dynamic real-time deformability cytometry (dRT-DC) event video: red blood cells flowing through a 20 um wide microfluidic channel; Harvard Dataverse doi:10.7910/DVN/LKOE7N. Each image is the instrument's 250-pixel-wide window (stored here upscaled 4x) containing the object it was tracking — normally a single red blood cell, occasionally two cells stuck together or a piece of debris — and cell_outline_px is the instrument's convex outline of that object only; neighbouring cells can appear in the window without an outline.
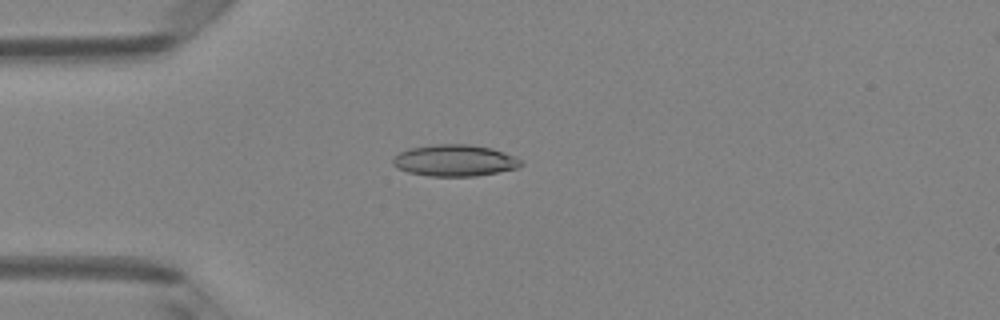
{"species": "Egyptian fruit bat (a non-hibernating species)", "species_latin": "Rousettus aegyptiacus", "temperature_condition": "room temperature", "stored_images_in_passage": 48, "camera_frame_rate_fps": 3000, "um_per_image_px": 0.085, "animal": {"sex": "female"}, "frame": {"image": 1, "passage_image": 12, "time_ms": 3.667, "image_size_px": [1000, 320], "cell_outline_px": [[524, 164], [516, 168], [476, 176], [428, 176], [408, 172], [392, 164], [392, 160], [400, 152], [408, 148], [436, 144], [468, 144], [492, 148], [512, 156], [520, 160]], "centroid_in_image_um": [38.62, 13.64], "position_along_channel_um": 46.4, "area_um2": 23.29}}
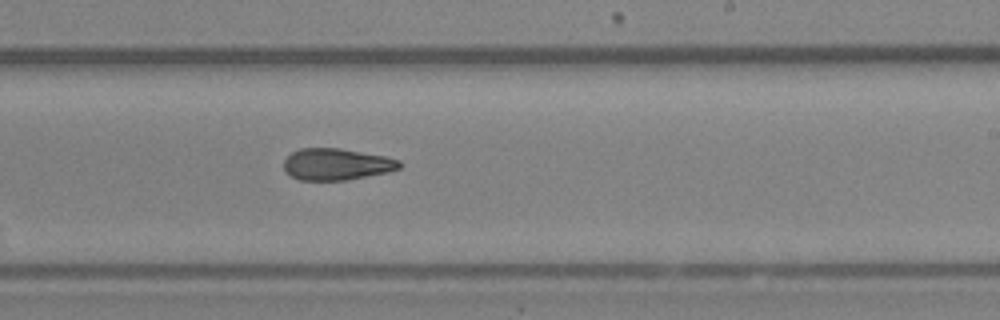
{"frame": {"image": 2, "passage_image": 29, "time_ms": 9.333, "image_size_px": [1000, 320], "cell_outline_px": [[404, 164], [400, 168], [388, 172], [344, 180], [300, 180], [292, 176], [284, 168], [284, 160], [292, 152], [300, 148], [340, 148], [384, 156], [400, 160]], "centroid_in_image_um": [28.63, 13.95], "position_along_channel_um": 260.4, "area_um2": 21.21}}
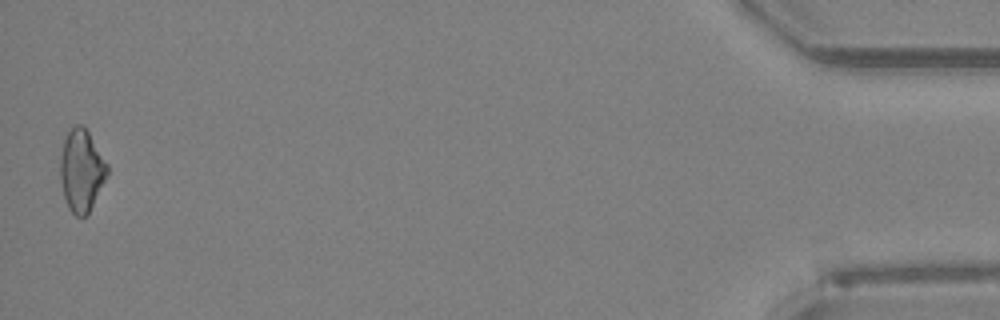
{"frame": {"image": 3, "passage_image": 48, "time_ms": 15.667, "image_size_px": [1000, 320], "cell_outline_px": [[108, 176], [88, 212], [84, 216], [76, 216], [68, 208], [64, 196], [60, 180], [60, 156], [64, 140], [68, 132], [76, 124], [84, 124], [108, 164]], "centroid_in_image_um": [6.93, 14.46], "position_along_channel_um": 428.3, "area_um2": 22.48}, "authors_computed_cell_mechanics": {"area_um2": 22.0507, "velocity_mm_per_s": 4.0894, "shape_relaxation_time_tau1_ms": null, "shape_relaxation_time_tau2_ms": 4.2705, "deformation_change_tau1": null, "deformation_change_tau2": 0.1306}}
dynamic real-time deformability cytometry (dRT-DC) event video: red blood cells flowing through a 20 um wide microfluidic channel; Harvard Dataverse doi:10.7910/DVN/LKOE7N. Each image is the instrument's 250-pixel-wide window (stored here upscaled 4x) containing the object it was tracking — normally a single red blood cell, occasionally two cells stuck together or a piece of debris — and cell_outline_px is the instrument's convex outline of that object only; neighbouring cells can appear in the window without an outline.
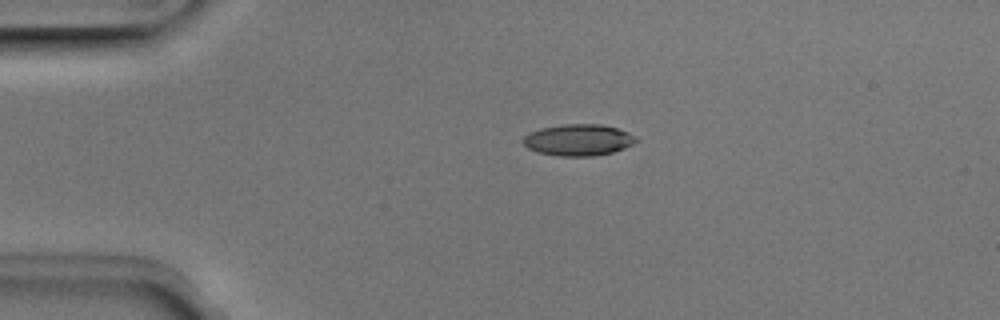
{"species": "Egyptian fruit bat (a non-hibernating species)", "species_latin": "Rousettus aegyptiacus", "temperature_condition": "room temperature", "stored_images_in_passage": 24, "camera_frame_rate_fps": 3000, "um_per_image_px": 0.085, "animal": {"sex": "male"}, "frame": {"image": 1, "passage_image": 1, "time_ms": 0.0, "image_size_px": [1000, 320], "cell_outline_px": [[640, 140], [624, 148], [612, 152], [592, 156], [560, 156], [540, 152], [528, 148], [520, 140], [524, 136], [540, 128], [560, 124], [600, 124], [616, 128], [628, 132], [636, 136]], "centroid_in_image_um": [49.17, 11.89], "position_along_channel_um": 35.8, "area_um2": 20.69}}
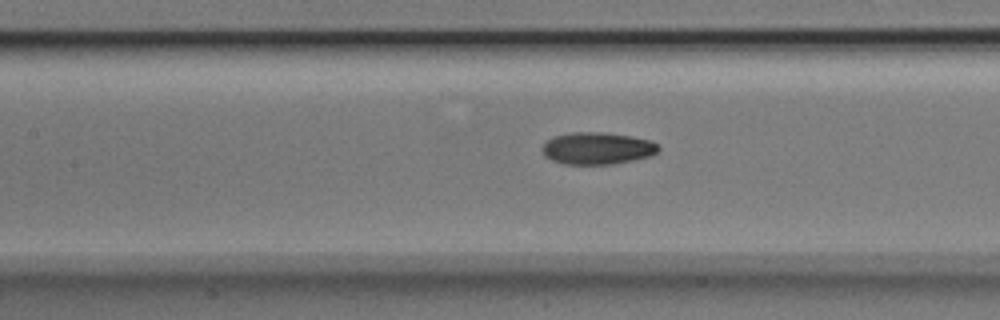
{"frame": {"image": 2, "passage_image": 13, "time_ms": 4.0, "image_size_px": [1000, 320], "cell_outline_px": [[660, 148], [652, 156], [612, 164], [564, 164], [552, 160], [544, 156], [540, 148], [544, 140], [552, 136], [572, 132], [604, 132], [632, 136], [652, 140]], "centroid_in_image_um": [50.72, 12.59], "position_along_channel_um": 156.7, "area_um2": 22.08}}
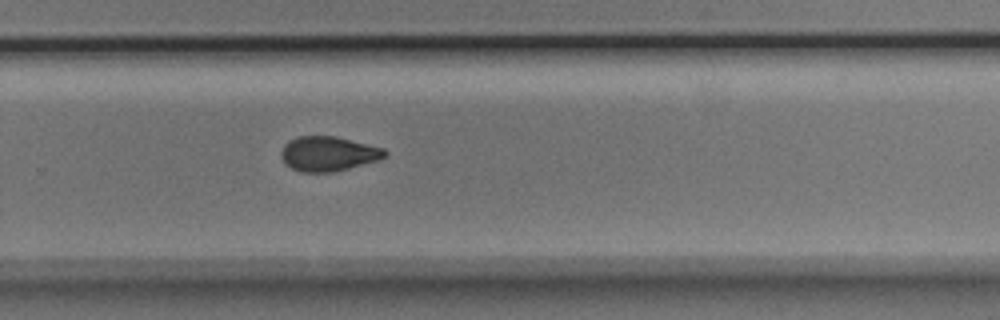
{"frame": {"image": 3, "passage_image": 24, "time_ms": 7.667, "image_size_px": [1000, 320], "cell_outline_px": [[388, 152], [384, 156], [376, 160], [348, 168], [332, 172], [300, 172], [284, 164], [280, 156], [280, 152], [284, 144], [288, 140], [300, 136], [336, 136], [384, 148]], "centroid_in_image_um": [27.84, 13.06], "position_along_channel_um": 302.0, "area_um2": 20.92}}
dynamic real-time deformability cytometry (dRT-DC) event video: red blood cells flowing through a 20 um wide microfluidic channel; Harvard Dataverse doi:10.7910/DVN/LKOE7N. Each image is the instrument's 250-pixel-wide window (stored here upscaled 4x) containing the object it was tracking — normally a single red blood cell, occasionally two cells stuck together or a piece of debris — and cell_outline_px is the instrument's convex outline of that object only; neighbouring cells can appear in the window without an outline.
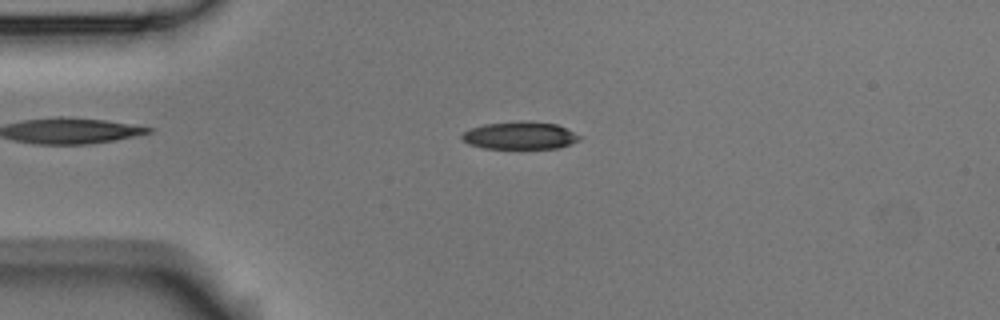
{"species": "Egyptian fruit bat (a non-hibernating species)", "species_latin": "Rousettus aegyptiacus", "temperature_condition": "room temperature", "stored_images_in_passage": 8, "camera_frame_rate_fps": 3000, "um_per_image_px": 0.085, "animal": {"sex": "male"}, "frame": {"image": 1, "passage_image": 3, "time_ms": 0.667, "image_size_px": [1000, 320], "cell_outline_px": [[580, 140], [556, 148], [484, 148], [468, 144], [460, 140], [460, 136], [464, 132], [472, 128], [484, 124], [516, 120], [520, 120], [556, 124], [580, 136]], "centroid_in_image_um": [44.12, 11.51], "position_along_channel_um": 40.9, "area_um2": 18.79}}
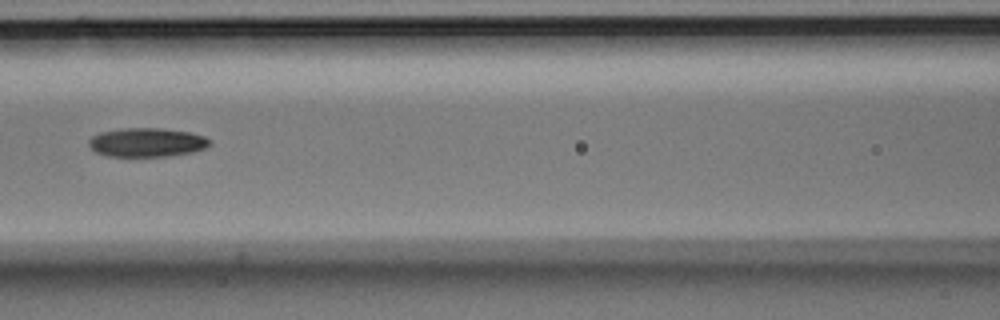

· · · · · · ·

| Directions for this task |
Print the whole listing above once more, word for word, without its pictures.

| The solution |
dynamic real-time deformability cytometry (dRT-DC) event video: red blood cells flowing through a 20 um wide microfluidic channel; Harvard Dataverse doi:10.7910/DVN/LKOE7N. Each image is the instrument's 250-pixel-wide window (stored here upscaled 4x) containing the object it was tracking — normally a single red blood cell, occasionally two cells stuck together or a piece of debris — and cell_outline_px is the instrument's convex outline of that object only; neighbouring cells can appear in the window without an outline.
{"species": "Egyptian fruit bat (a non-hibernating species)", "species_latin": "Rousettus aegyptiacus", "temperature_condition": "room temperature", "stored_images_in_passage": 48, "camera_frame_rate_fps": 3000, "um_per_image_px": 0.085, "animal": {"sex": "female"}, "frame": {"image": 1, "passage_image": 12, "time_ms": 3.667, "image_size_px": [1000, 320], "cell_outline_px": [[524, 164], [516, 168], [476, 176], [428, 176], [408, 172], [392, 164], [392, 160], [400, 152], [408, 148], [436, 144], [468, 144], [492, 148], [512, 156], [520, 160]], "centroid_in_image_um": [38.62, 13.64], "position_along_channel_um": 46.4, "area_um2": 23.29}}
{"frame": {"image": 2, "passage_image": 29, "time_ms": 9.333, "image_size_px": [1000, 320], "cell_outline_px": [[404, 164], [400, 168], [388, 172], [344, 180], [300, 180], [292, 176], [284, 168], [284, 160], [292, 152], [300, 148], [340, 148], [384, 156], [400, 160]], "centroid_in_image_um": [28.63, 13.95], "position_along_channel_um": 260.4, "area_um2": 21.21}}
{"frame": {"image": 3, "passage_image": 48, "time_ms": 15.667, "image_size_px": [1000, 320], "cell_outline_px": [[108, 176], [88, 212], [84, 216], [76, 216], [68, 208], [64, 196], [60, 180], [60, 156], [64, 140], [68, 132], [76, 124], [84, 124], [108, 164]], "centroid_in_image_um": [6.93, 14.46], "position_along_channel_um": 428.3, "area_um2": 22.48}, "authors_computed_cell_mechanics": {"area_um2": 22.0507, "velocity_mm_per_s": 4.0894, "shape_relaxation_time_tau1_ms": null, "shape_relaxation_time_tau2_ms": 4.2705, "deformation_change_tau1": null, "deformation_change_tau2": 0.1306}}
dynamic real-time deformability cytometry (dRT-DC) event video: red blood cells flowing through a 20 um wide microfluidic channel; Harvard Dataverse doi:10.7910/DVN/LKOE7N. Each image is the instrument's 250-pixel-wide window (stored here upscaled 4x) containing the object it was tracking — normally a single red blood cell, occasionally two cells stuck together or a piece of debris — and cell_outline_px is the instrument's convex outline of that object only; neighbouring cells can appear in the window without an outline.
{"species": "Egyptian fruit bat (a non-hibernating species)", "species_latin": "Rousettus aegyptiacus", "temperature_condition": "room temperature", "stored_images_in_passage": 24, "camera_frame_rate_fps": 3000, "um_per_image_px": 0.085, "animal": {"sex": "male"}, "frame": {"image": 1, "passage_image": 1, "time_ms": 0.0, "image_size_px": [1000, 320], "cell_outline_px": [[640, 140], [624, 148], [612, 152], [592, 156], [560, 156], [540, 152], [528, 148], [520, 140], [524, 136], [540, 128], [560, 124], [600, 124], [616, 128], [628, 132], [636, 136]], "centroid_in_image_um": [49.17, 11.89], "position_along_channel_um": 35.8, "area_um2": 20.69}}
{"frame": {"image": 2, "passage_image": 13, "time_ms": 4.0, "image_size_px": [1000, 320], "cell_outline_px": [[660, 148], [652, 156], [612, 164], [564, 164], [552, 160], [544, 156], [540, 148], [544, 140], [552, 136], [572, 132], [604, 132], [632, 136], [652, 140]], "centroid_in_image_um": [50.72, 12.59], "position_along_channel_um": 156.7, "area_um2": 22.08}}
{"frame": {"image": 3, "passage_image": 24, "time_ms": 7.667, "image_size_px": [1000, 320], "cell_outline_px": [[388, 152], [384, 156], [376, 160], [348, 168], [332, 172], [300, 172], [284, 164], [280, 156], [280, 152], [284, 144], [288, 140], [300, 136], [336, 136], [384, 148]], "centroid_in_image_um": [27.84, 13.06], "position_along_channel_um": 302.0, "area_um2": 20.92}}
dynamic real-time deformability cytometry (dRT-DC) event video: red blood cells flowing through a 20 um wide microfluidic channel; Harvard Dataverse doi:10.7910/DVN/LKOE7N. Each image is the instrument's 250-pixel-wide window (stored here upscaled 4x) containing the object it was tracking — normally a single red blood cell, occasionally two cells stuck together or a piece of debris — and cell_outline_px is the instrument's convex outline of that object only; neighbouring cells can appear in the window without an outline.
{"species": "Egyptian fruit bat (a non-hibernating species)", "species_latin": "Rousettus aegyptiacus", "temperature_condition": "room temperature", "stored_images_in_passage": 8, "camera_frame_rate_fps": 3000, "um_per_image_px": 0.085, "animal": {"sex": "male"}, "frame": {"image": 1, "passage_image": 3, "time_ms": 0.667, "image_size_px": [1000, 320], "cell_outline_px": [[580, 140], [556, 148], [484, 148], [468, 144], [460, 140], [460, 136], [464, 132], [472, 128], [484, 124], [516, 120], [520, 120], [556, 124], [580, 136]], "centroid_in_image_um": [44.12, 11.51], "position_along_channel_um": 40.9, "area_um2": 18.79}}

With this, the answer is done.